[Problem requirements]: Reproduce each record exactly.

[Working data]:
↓↓↓

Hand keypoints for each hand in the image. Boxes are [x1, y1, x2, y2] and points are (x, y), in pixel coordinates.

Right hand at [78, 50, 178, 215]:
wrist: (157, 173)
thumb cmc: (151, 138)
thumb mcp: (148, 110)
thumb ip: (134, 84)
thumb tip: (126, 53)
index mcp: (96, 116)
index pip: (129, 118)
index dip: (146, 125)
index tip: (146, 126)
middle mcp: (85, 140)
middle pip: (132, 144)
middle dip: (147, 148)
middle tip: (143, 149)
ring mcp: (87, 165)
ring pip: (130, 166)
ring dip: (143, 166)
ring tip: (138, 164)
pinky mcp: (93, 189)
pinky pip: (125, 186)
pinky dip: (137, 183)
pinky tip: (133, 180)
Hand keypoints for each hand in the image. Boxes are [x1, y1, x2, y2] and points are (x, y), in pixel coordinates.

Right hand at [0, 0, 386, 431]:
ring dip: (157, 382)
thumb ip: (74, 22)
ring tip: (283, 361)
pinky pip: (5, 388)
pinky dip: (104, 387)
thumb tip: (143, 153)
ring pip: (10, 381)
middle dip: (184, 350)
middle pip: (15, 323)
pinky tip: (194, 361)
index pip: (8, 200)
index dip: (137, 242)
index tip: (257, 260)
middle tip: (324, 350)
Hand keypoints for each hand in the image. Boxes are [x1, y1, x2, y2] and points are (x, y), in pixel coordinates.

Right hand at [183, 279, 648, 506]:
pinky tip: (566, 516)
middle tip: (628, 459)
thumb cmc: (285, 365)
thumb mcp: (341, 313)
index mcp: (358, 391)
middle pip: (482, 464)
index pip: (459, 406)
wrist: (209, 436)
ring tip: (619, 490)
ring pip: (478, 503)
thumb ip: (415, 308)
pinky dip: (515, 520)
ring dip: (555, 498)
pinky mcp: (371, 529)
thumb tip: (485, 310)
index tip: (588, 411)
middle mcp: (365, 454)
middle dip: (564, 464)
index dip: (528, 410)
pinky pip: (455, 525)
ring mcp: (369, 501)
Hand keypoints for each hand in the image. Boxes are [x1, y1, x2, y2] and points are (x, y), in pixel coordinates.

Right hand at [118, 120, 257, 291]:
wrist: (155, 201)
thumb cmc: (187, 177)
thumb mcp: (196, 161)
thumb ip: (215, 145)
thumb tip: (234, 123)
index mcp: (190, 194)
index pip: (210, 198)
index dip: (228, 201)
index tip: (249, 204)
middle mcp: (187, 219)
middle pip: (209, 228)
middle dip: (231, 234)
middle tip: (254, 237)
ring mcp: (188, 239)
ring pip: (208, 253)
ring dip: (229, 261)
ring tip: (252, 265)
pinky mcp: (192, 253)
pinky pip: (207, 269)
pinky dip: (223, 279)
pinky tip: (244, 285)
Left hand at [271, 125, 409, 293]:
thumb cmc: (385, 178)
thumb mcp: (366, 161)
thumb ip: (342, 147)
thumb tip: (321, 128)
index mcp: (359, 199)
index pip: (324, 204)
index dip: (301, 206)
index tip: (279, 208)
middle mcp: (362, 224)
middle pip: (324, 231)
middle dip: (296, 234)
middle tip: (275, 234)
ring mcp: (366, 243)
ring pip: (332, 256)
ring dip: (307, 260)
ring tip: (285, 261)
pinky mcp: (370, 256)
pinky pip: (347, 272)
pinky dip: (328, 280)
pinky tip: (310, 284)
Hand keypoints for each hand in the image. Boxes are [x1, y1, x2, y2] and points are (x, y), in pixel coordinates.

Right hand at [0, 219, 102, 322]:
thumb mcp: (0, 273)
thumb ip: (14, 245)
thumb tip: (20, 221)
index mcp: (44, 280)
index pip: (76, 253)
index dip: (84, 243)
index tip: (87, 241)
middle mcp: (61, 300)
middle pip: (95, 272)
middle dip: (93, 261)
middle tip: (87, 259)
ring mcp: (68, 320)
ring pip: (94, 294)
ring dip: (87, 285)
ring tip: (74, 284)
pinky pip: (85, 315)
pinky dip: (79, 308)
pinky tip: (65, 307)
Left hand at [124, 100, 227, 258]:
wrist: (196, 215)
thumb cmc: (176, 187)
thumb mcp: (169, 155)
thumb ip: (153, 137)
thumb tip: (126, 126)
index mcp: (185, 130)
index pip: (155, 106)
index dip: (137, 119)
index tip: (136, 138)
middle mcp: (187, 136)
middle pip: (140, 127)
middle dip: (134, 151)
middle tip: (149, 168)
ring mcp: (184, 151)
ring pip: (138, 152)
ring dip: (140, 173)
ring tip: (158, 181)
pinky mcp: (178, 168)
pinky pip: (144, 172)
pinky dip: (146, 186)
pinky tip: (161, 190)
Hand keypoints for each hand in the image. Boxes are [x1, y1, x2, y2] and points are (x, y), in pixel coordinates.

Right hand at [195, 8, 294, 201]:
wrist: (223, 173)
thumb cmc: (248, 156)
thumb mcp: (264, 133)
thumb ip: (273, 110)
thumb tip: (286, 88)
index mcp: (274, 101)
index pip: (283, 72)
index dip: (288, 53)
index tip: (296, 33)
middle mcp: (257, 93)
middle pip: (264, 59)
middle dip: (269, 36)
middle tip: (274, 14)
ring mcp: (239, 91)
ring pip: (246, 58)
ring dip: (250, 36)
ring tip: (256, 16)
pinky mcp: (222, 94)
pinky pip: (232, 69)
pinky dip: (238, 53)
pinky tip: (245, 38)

↑↑↑

[Answer to this problem]:
Hand keypoints for each hand in the image. Boxes are [x1, y1, x2, y2] and points are (x, y), in pixel coordinates.

Right hand at [78, 50, 178, 215]:
wrist: (157, 173)
thumb cmc: (151, 138)
thumb mcp: (148, 110)
thumb ip: (134, 84)
thumb tip: (126, 53)
index mcp: (96, 116)
index pip: (129, 118)
index dip: (146, 125)
index tip: (146, 126)
middle mcp: (85, 140)
middle pip: (132, 144)
middle dip: (147, 148)
middle tip: (143, 149)
ring mcp: (87, 165)
ring pip: (130, 166)
ring dip: (143, 166)
ring tip: (138, 164)
pinky mcp: (93, 189)
pinky pip: (125, 186)
pinky dip: (137, 183)
pinky tip: (133, 180)
Hand keypoints for each hand in the image. Boxes are [x1, y1, x2, y2] and points are (x, y), in pixel coordinates.

Right hand at [0, 0, 386, 431]:
ring dip: (157, 382)
thumb ip: (74, 22)
ring tip: (283, 361)
pinky pip: (5, 388)
pinky dip: (104, 387)
thumb tip: (143, 153)
ring pip: (10, 381)
middle dip: (184, 350)
middle pip: (15, 323)
pinky tip: (194, 361)
index pip: (8, 200)
index dip: (137, 242)
index tip: (257, 260)
middle tip: (324, 350)
Hand keypoints for each hand in the image. Boxes are [x1, y1, x2, y2] and points are (x, y), in pixel coordinates.

Right hand at [183, 279, 648, 506]:
pinky tip: (566, 516)
middle tip: (628, 459)
thumb cmc: (285, 365)
thumb mcp: (341, 313)
index mcp: (358, 391)
middle pip: (482, 464)
index pip: (459, 406)
wrist: (209, 436)
ring tip: (619, 490)
ring pip: (478, 503)
thumb ip: (415, 308)
pinky dip: (515, 520)
ring dip: (555, 498)
pinky mcp: (371, 529)
thumb tip: (485, 310)
index tip: (588, 411)
middle mcp: (365, 454)
middle dip: (564, 464)
index dip: (528, 410)
pinky pip: (455, 525)
ring mcp: (369, 501)
Hand keypoints for each hand in the image. Boxes are [x1, y1, x2, y2] and points are (x, y), in pixel coordinates.

Right hand at [118, 120, 257, 291]:
wrist: (155, 201)
thumb cmc: (187, 177)
thumb mcp: (196, 161)
thumb ip: (215, 145)
thumb tip: (234, 123)
index mcp: (190, 194)
index pip: (210, 198)
index dip: (228, 201)
index tip: (249, 204)
middle mcp: (187, 219)
middle pip: (209, 228)
middle dip: (231, 234)
middle tip: (254, 237)
ring mcp: (188, 239)
ring pip: (208, 253)
ring dip: (229, 261)
ring tip: (252, 265)
pinky mcp: (192, 253)
pinky pip: (207, 269)
pinky dip: (223, 279)
pinky tip: (244, 285)
Left hand at [271, 125, 409, 293]:
thumb cmc: (385, 178)
thumb mcp: (366, 161)
thumb ip: (342, 147)
thumb tip: (321, 128)
index mcp: (359, 199)
index pip: (324, 204)
index dip: (301, 206)
index tip: (279, 208)
middle mcp: (362, 224)
middle pip: (324, 231)
middle dip: (296, 234)
middle tip: (275, 234)
ring mcp: (366, 243)
ring pip: (332, 256)
ring dip: (307, 260)
ring tip: (285, 261)
pinky mcp: (370, 256)
pinky pip: (347, 272)
pinky dip: (328, 280)
pinky tip: (310, 284)
Hand keypoints for each hand in the image. Boxes are [x1, y1, x2, y2] and points are (x, y), in pixel coordinates.

Right hand at [0, 219, 102, 322]:
thumb mcp: (0, 273)
thumb ip: (14, 245)
thumb tip: (20, 221)
index mcp: (44, 280)
index pip: (76, 253)
index dip: (84, 243)
index tip: (87, 241)
middle mcp: (61, 300)
middle pip: (95, 272)
middle dip: (93, 261)
middle tip: (87, 259)
ring mcp: (68, 320)
ring pip: (94, 294)
ring dip: (87, 285)
ring tip: (74, 284)
pinky pip: (85, 315)
pinky dip: (79, 308)
pinky tip: (65, 307)
Left hand at [124, 100, 227, 258]:
wrist: (196, 215)
thumb cmc: (176, 187)
thumb mcp: (169, 155)
thumb ip: (153, 137)
thumb tip: (126, 126)
index mcp: (185, 130)
index pip: (155, 106)
index dip: (137, 119)
index tip: (136, 138)
middle mcp: (187, 136)
middle pip: (140, 127)
middle dip: (134, 151)
middle tip: (149, 168)
ring mcp: (184, 151)
ring pip: (138, 152)
ring dip: (140, 173)
ring tip: (158, 181)
pinky mcp: (178, 168)
pinky pip: (144, 172)
pinky dip: (146, 186)
pinky tip: (161, 190)
Hand keypoints for each hand in the image. Boxes are [x1, y1, x2, y2] and points are (x, y), in pixel coordinates.

Right hand at [195, 8, 294, 201]:
wrist: (223, 173)
thumb cmc: (248, 156)
thumb mcp: (264, 133)
thumb ip: (273, 110)
thumb tip: (286, 88)
index mcp: (274, 101)
index pip: (283, 72)
index dip: (288, 53)
index tip: (296, 33)
middle mcp: (257, 93)
middle pip: (264, 59)
middle dip: (269, 36)
middle tip: (274, 14)
ring mcp: (239, 91)
ring pip: (246, 58)
ring dip: (250, 36)
ring tip: (256, 16)
pinky mcp: (222, 94)
pinky pip: (232, 69)
pinky dip: (238, 53)
pinky tip: (245, 38)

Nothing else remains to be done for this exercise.